**Task A**. Name every person mentioned in the article about Esteban Ocon.

**Extract to read**.
BUDAPEST, Hungary -- Two and a half years ago, Esteban Ocon's Formula One career was on the ropes. At the end of the 2018 season, his contract with Racing Point had been terminated so that the team's new owner, Lawrence Stroll, could vacate a seat for his son Lance, leaving Ocon on the sidelines.
In the space of 12 months, he had gone from racing F1 cars with Lewis Hamilton, Max Verstappen and Charles Leclerc to racing remote control cars with his mates in a French parking lot. The situation was all the more galling, as Ocon, who had performed well in his first two full seasons in F1 in 2017 and 2018, had competed against (and beaten) Leclerc and Verstappen in junior formulas on the way to F1. He knew just how good he was compared to the Red Bull and Ferrari drivers, yet there was a real danger that the rest of the world would never find out.

**Available data**.
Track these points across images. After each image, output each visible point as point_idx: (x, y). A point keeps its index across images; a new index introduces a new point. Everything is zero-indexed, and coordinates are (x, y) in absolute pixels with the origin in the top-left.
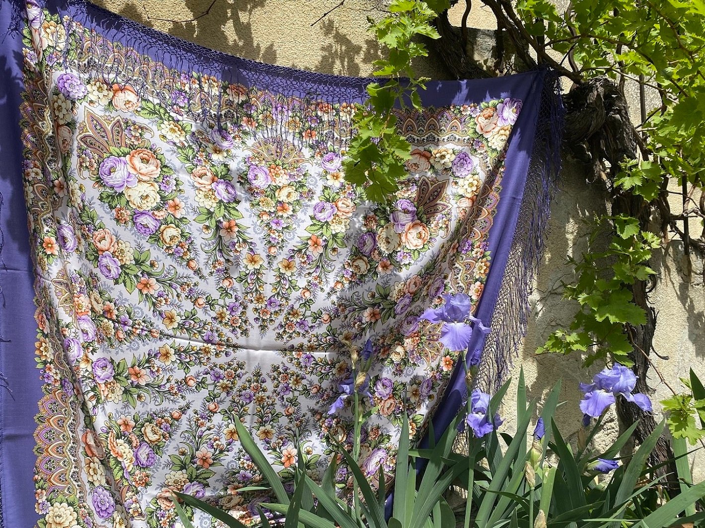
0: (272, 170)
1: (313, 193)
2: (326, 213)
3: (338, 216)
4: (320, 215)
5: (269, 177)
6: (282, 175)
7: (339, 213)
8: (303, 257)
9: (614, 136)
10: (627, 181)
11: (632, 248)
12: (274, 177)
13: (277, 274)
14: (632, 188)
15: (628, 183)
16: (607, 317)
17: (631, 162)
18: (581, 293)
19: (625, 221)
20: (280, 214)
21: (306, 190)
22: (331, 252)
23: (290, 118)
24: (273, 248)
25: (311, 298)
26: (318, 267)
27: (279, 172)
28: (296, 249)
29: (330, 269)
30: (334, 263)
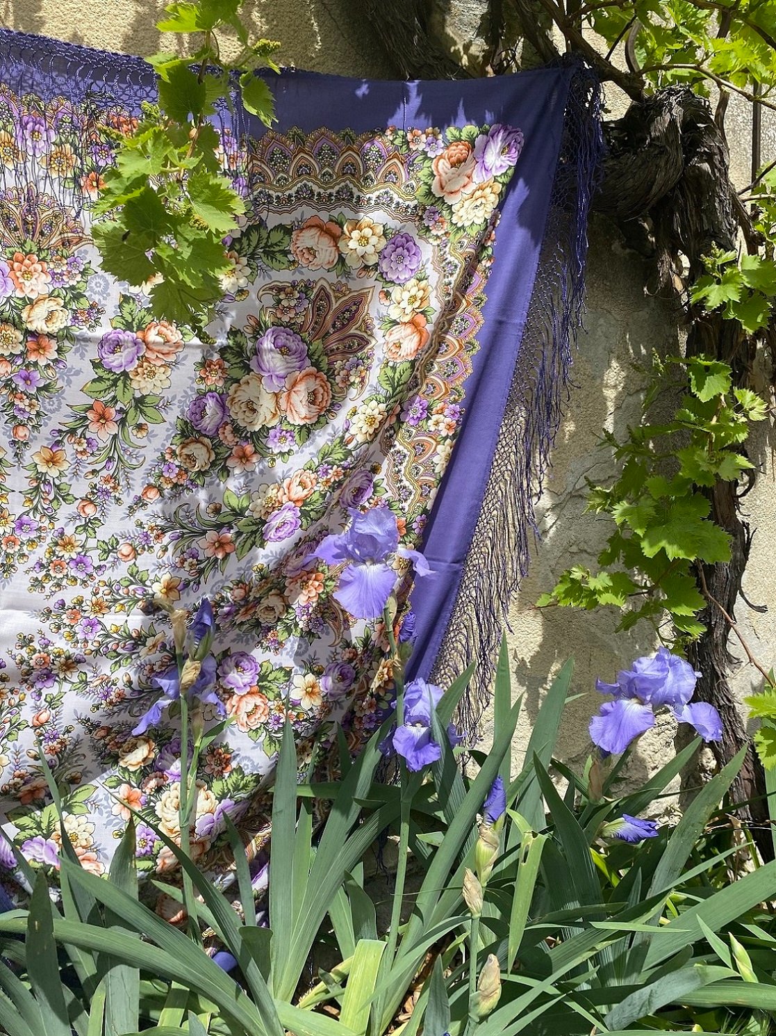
0: (16, 265)
1: (98, 312)
2: (124, 354)
3: (147, 360)
4: (112, 357)
5: (10, 281)
6: (36, 275)
7: (149, 355)
8: (79, 443)
9: (698, 205)
10: (715, 292)
11: (715, 419)
12: (21, 280)
13: (32, 474)
14: (723, 306)
15: (715, 296)
16: (663, 550)
17: (724, 256)
18: (619, 500)
19: (707, 368)
20: (33, 358)
21: (85, 304)
22: (135, 432)
23: (53, 148)
24: (21, 428)
25: (98, 515)
26: (110, 459)
27: (32, 268)
28: (64, 429)
29: (134, 462)
30: (142, 451)
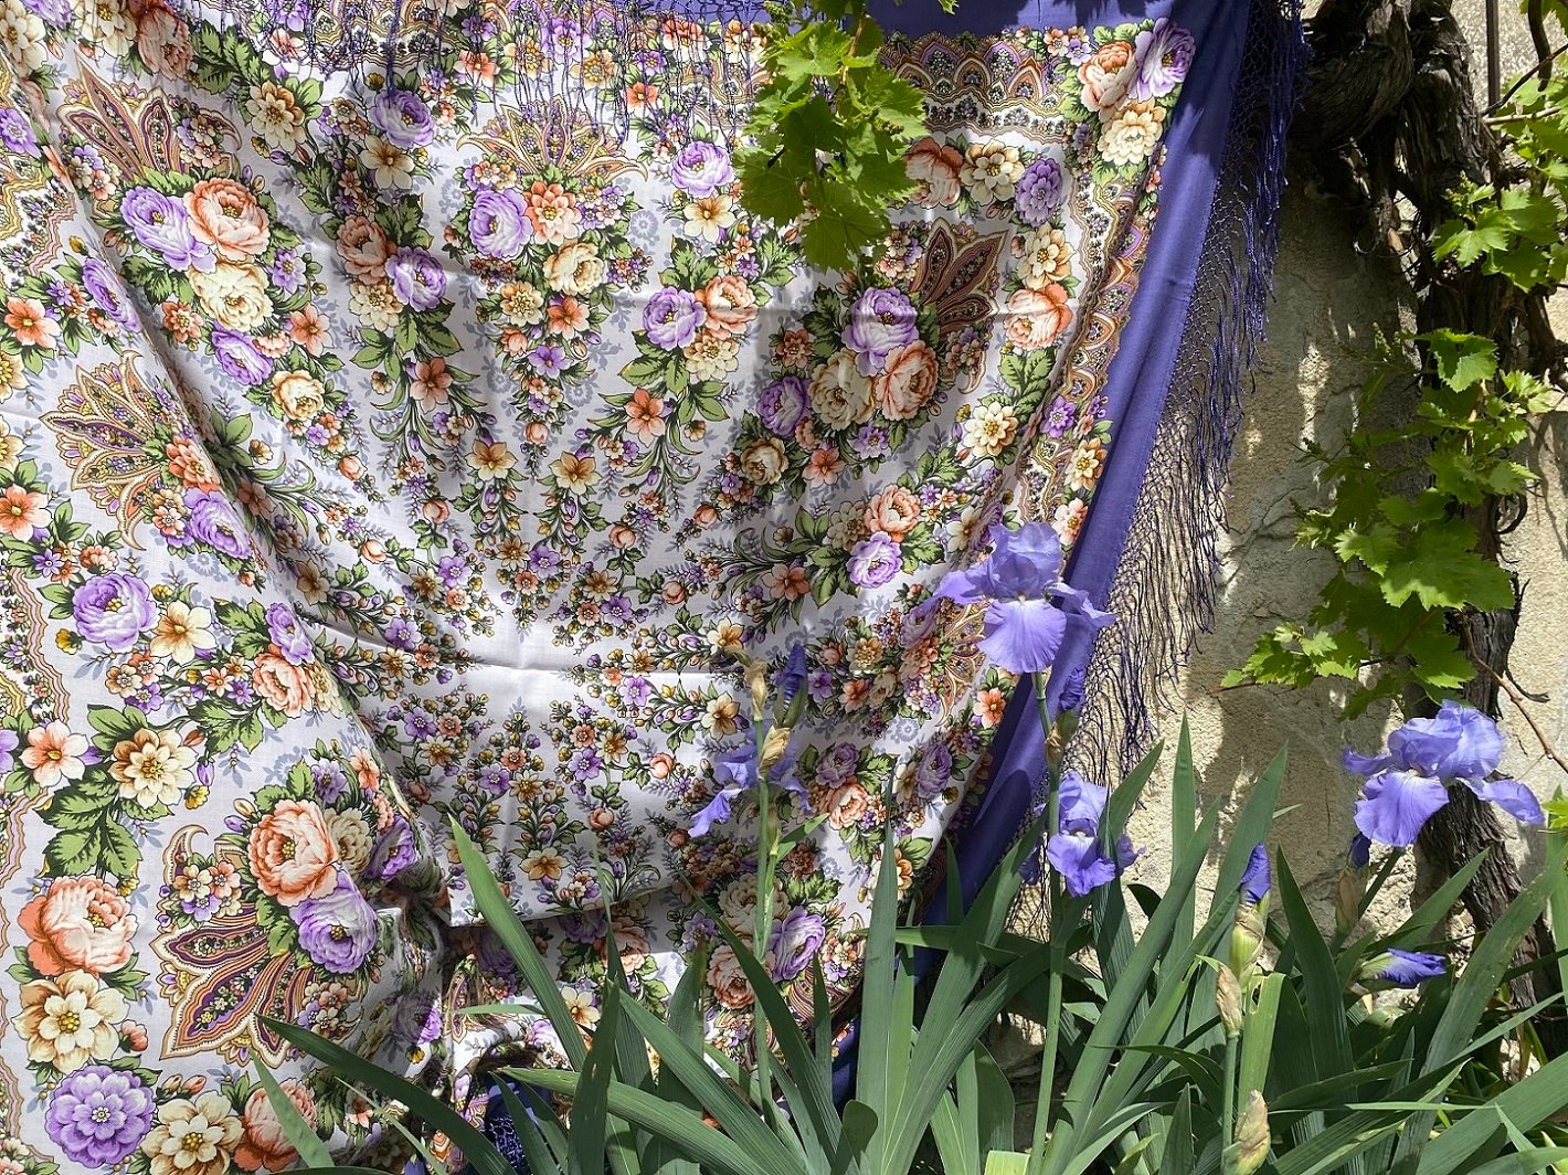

**Task B**. Rewrite the part of the listing that runs from its first line through the line containing "11: (715, 419)", substituting "upper-left" for "top-left" and keeping everything else the same. Give only those lines, and omit the picture markers.

**Exercise answer A**. Esteban Ocon, Lawrence Stroll, Lance Stroll, Lewis Hamilton, Max Verstappen, Charles Leclerc

**Exercise answer B**.
Track these points across images. After each image, output each visible point as point_idx: (x, y). A point keeps its index across images; a new index introduces a new point. Everything is zero-indexed, and coordinates are (x, y) in absolute pixels with the origin in the upper-left.
0: (272, 170)
1: (313, 193)
2: (326, 213)
3: (338, 216)
4: (320, 215)
5: (269, 177)
6: (282, 175)
7: (339, 213)
8: (303, 257)
9: (614, 136)
10: (627, 181)
11: (632, 248)
12: (274, 177)
13: (277, 274)
14: (632, 188)
15: (628, 183)
16: (607, 317)
17: (631, 162)
18: (581, 293)
19: (625, 221)
20: (280, 214)
21: (306, 190)
22: (331, 252)
23: (290, 118)
24: (273, 248)
25: (311, 298)
26: (318, 267)
27: (279, 172)
28: (296, 249)
29: (330, 269)
30: (334, 263)
0: (16, 265)
1: (98, 312)
2: (124, 354)
3: (147, 360)
4: (112, 357)
5: (10, 281)
6: (36, 275)
7: (149, 355)
8: (79, 443)
9: (698, 205)
10: (715, 292)
11: (715, 419)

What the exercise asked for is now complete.